On ne peut déplorer le manque d'initiative parlementaire dans le domaine
législatif et ne pas se réjouir qu'une proposition commune venant de la
majorité à l'Assemblée nationale, ainsi que d'une partie de l'opposition, ait
vu le jour après un travail approfondi.
Le choix du législateur, qui est souverain, ne peut être contesté dès lors
qu'« il s'inscrit dans le cadre d'une réforme dont la finalité n'est contraire
à aucun principe non plus qu'à aucune règle de valeur constitutionnelle ». Je
cite ici une décision du Conseil constitutionnel, du 11 décembre 1990, lorsqu'a
été soumise à son examen la concordance du renouvellement des conseils généraux
et régionaux.
Personne ne peut donc sérieusement soutenir que le respect de la logique
interne de la vie politique française depuis 1962, c'est-à-dire la primauté de
l'élection présidentielle, aurait pour finalité la violation d'un principe
constitutionnel.
Assurer par un calendrier cohérent des scrutins la prééminence de l'élection
présidentielle me paraît conforme à l'intérêt général parce que cela correspond
à la place donnée à cette élection par les citoyens eux-mêmes. C'est pour cela
que j'invite le Sénat à repousser la notion tendant à opposer la question
préalable.
(Applaudissements sur les travées socialistes.)
M. le président.
Personne ne demande la parole ?...
Je mets aux voix la motion n° 1, tendant à opposer la question préalable.

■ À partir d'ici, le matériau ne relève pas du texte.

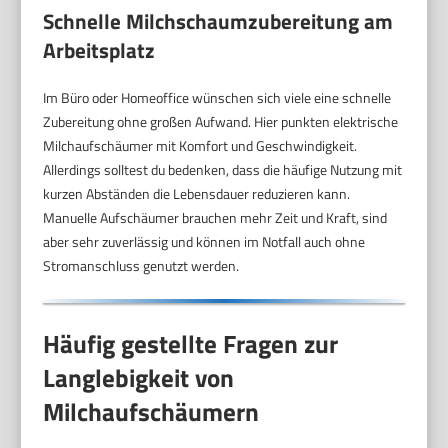
Schnelle Milchschaumzubereitung am
Arbeitsplatz
Im Büro oder Homeoffice wünschen sich viele eine schnelle
Zubereitung ohne großen Aufwand. Hier punkten elektrische
Milchaufschäumer mit Komfort und Geschwindigkeit.
Allerdings solltest du bedenken, dass die häufige Nutzung mit
kurzen Abständen die Lebensdauer reduzieren kann.
Manuelle Aufschäumer brauchen mehr Zeit und Kraft, sind
aber sehr zuverlässig und können im Notfall auch ohne
Stromanschluss genutzt werden.
Häufig gestellte Fragen zur
Langlebigkeit von
Milchaufschäumern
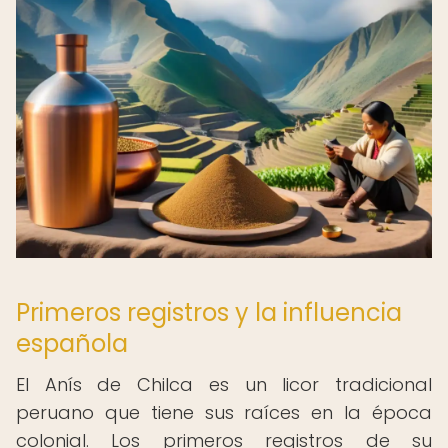
Primeros registros y la influencia
española
El Anís de Chilca es un licor tradicional
peruano que tiene sus raíces en la época
colonial. Los primeros registros de su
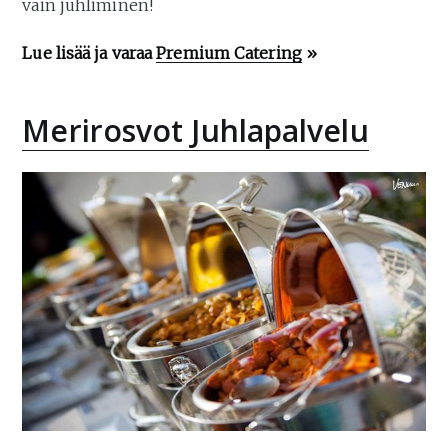
vain juhliminen!
Lue lisää ja varaa
Premium Catering
»
Merirosvot Juhlapalvelu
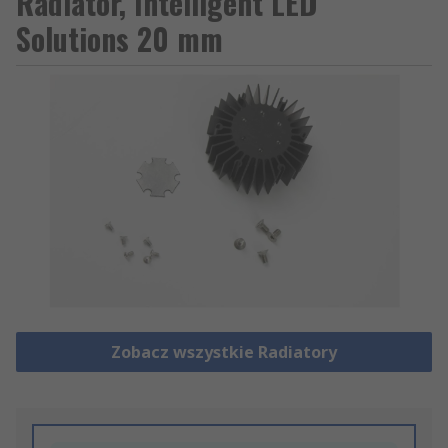
Radiator, Intelligent LED
Solutions 20 mm
Zobacz wszystkie Radiatory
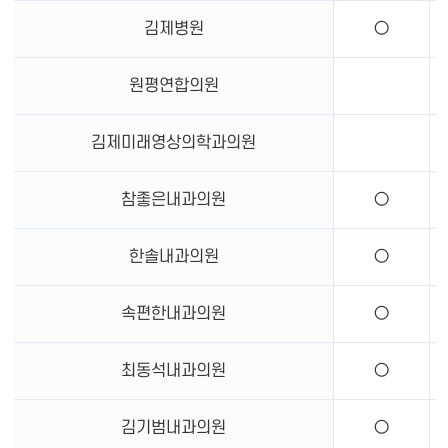
김제병원
○
원평연합의원
김제미래영상의학과의원
참좋은내과의원
○
한솔내과의원
○
속편한내과의원
○
최동석내과의원
○
김기범내과의원
○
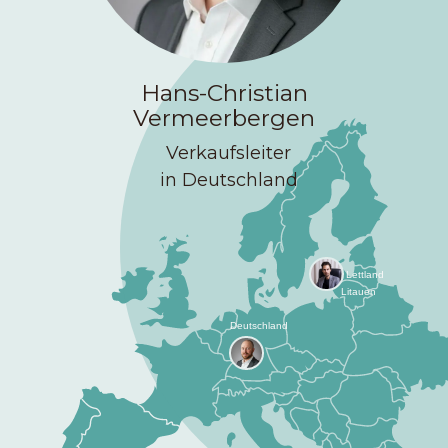
Hans-Christian
Vermeerbergen
Verkaufsleiter
in Deutschland
Lettland
Litauen
Deutschland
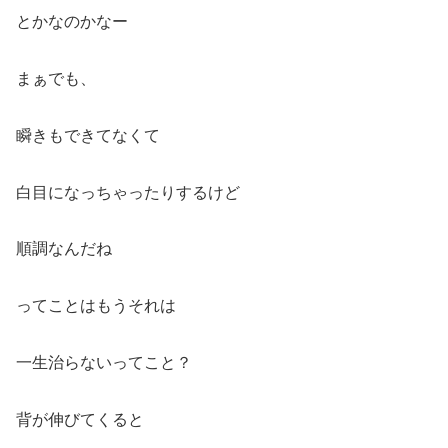
とかなのかなー
まぁでも、
瞬きもできてなくて
白目になっちゃったりするけど
順調なんだね
ってことはもうそれは
一生治らないってこと？
背が伸びてくると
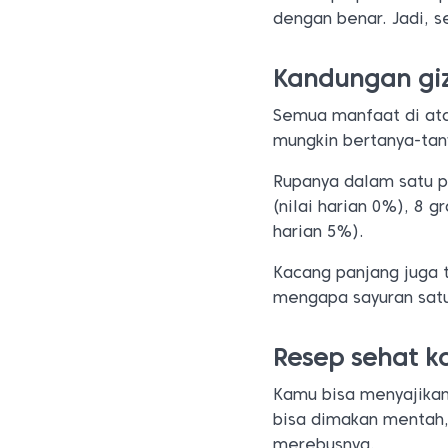
dengan benar. Jadi, s
Kandungan gi
Semua manfaat di ata
mungkin bertanya-tan
Rupanya dalam satu p
(nilai harian 0%), 8 g
harian 5%).
Kacang panjang juga t
mengapa sayuran satu 
Resep sehat k
Kamu bisa menyajikan
bisa dimakan mentah
merebusnya.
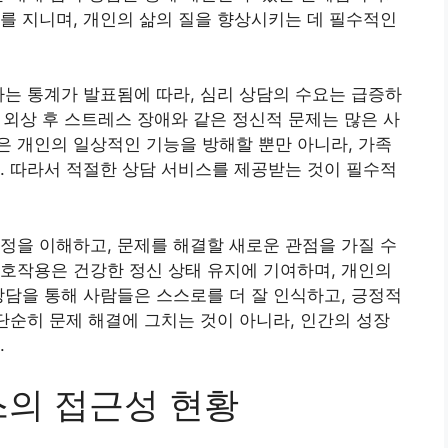
를 지니며, 개인의 삶의 질을 향상시키는 데 필수적인
다는 통계가 발표됨에 따라, 심리 상담의 수요는 급증하
고 외상 후 스트레스 장애와 같은 정신적 문제는 많은 사
 개인의 일상적인 기능을 방해할 뿐만 아니라, 가족
. 따라서 적절한 상담 서비스를 제공받는 것이 필수적
정을 이해하고, 문제를 해결할 새로운 관점을 가질 수
호작용은 건강한 정신 상태 유지에 기여하며, 개인의
상담을 통해 사람들은 스스로를 더 잘 인식하고, 긍정적
 단순히 문제 해결에 그치는 것이 아니라, 인간의 성장
.
스의 접근성 현황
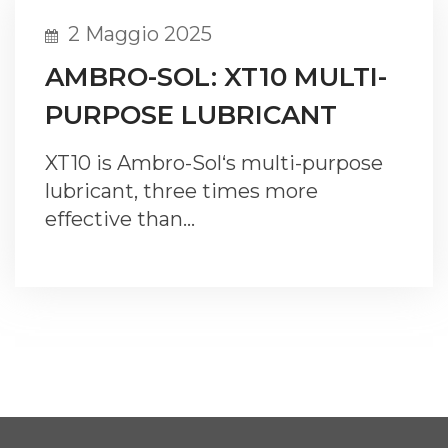
2 Maggio 2025
AMBRO-SOL: XT10 MULTI-
PURPOSE LUBRICANT
XT10 is Ambro-Sol‘s multi-purpose
lubricant, three times more
effective than…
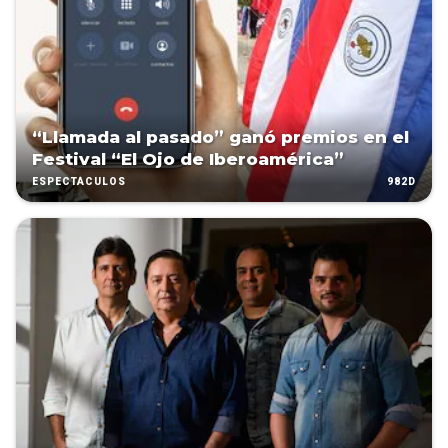
“Llamada al pasado” ganó premios en el
Festival “El Ojo de Iberoamérica”
982D
ESPECTÁCULOS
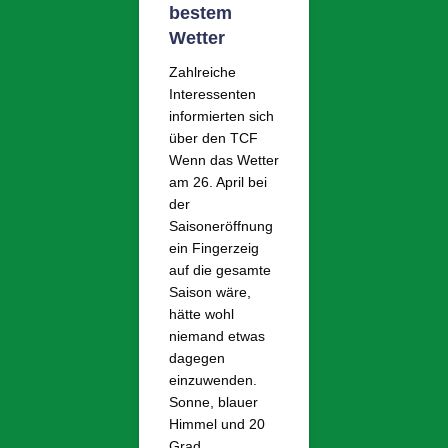
bestem
Wetter
Zahlreiche
Interessenten
informierten sich
über den TCF
Wenn das Wetter
am 26. April bei
der
Saisoneröffnung
ein Fingerzeig
auf die gesamte
Saison wäre,
hätte wohl
niemand etwas
dagegen
einzuwenden.
Sonne, blauer
Himmel und 20
Grad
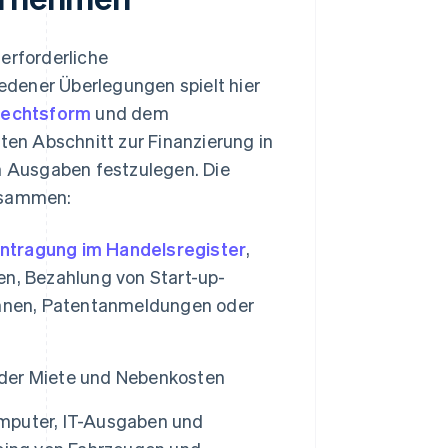
erforderliche
dener Überlegungen spielt hier
echtsform
und dem
rten Abschnitt zur Finanzierung in
 Ausgaben festzulegen. Die
zusammen:
intragung im Handelsregister
,
n, Bezahlung von Start-up-
innen, Patentanmeldungen oder
der Miete und Nebenkosten
omputer, IT-Ausgaben und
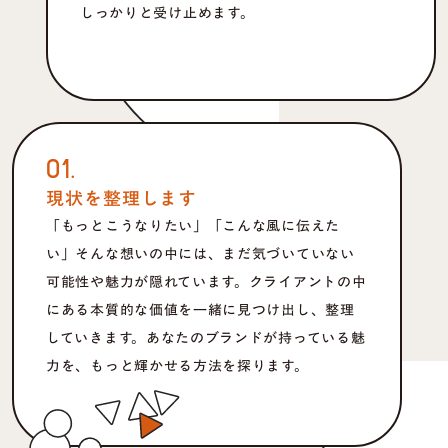
しっかりと受け止めます。
01.
現状を整理します
「もっとこうなりたい」「こんな風に伝えた
い」そんな想いの中には、まだ気づいていない
可能性や魅力が隠れています。クライアントの中
にある本質的な価値を一緒に見つけ出し、整理
していきます。あなたのブランドが持っている魅
力を、もっと輝かせる方法を探ります。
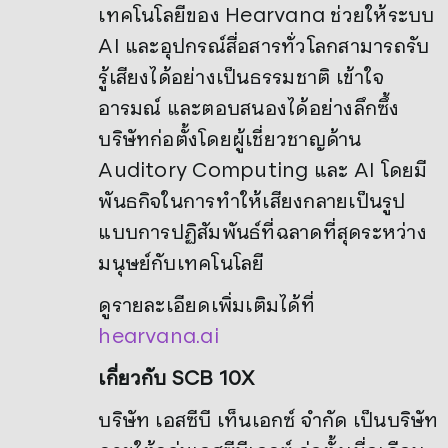
เทคโนโลยีของ Hearvana ช่วยให้ระบบ
AI และอุปกรณ์สื่อสารทั่วโลกสามารถรับ
รู้เสียงได้อย่างเป็นธรรมชาติ เข้าใจ
อารมณ์ และตอบสนองได้อย่างลึกซึ้ง
บริษัทก่อตั้งโดยผู้เชี่ยวชาญด้าน
Auditory Computing และ AI โดยมี
พันธกิจในการทำให้เสียงกลายเป็นรูป
แบบการปฏิสัมพันธ์ที่ฉลาดที่สุดระหว่าง
มนุษย์กับเทคโนโลยี
ดูรายละเอียดเพิ่มเติมได้ที่
hearvana.ai
เกี่ยวกับ
SCB 10X
บริษัท เอสซีบี เท็นเอกซ์ จำกัด เป็นบริษัท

Je rappelle que l'adoption de cette motion entraînerait le rejet de la
proposition de loi organique.
En application de l'article 59 de notre règlement, le scrutin public est de
droit.
Il va y être procédé dans les conditions fixées par l'article 56 du
règlement.
(Le scrutin a lieu.)
M. le président.
Personne ne demande plus à voter ?...
Le scrutin est clos.
(Il est procédé au comptage des votes.)
M. le président.
Voici le résultat du dépouillement du scrutin n° 46 :
Nombre de votants | 297 |
Nombre de suffrages exprimés | 288 |
Majorité absolue des suffrages | 145 |
Pour l'adoption | 170 |
Contre | 118 |
En conséquence, la proposition de loi organique est rejetée.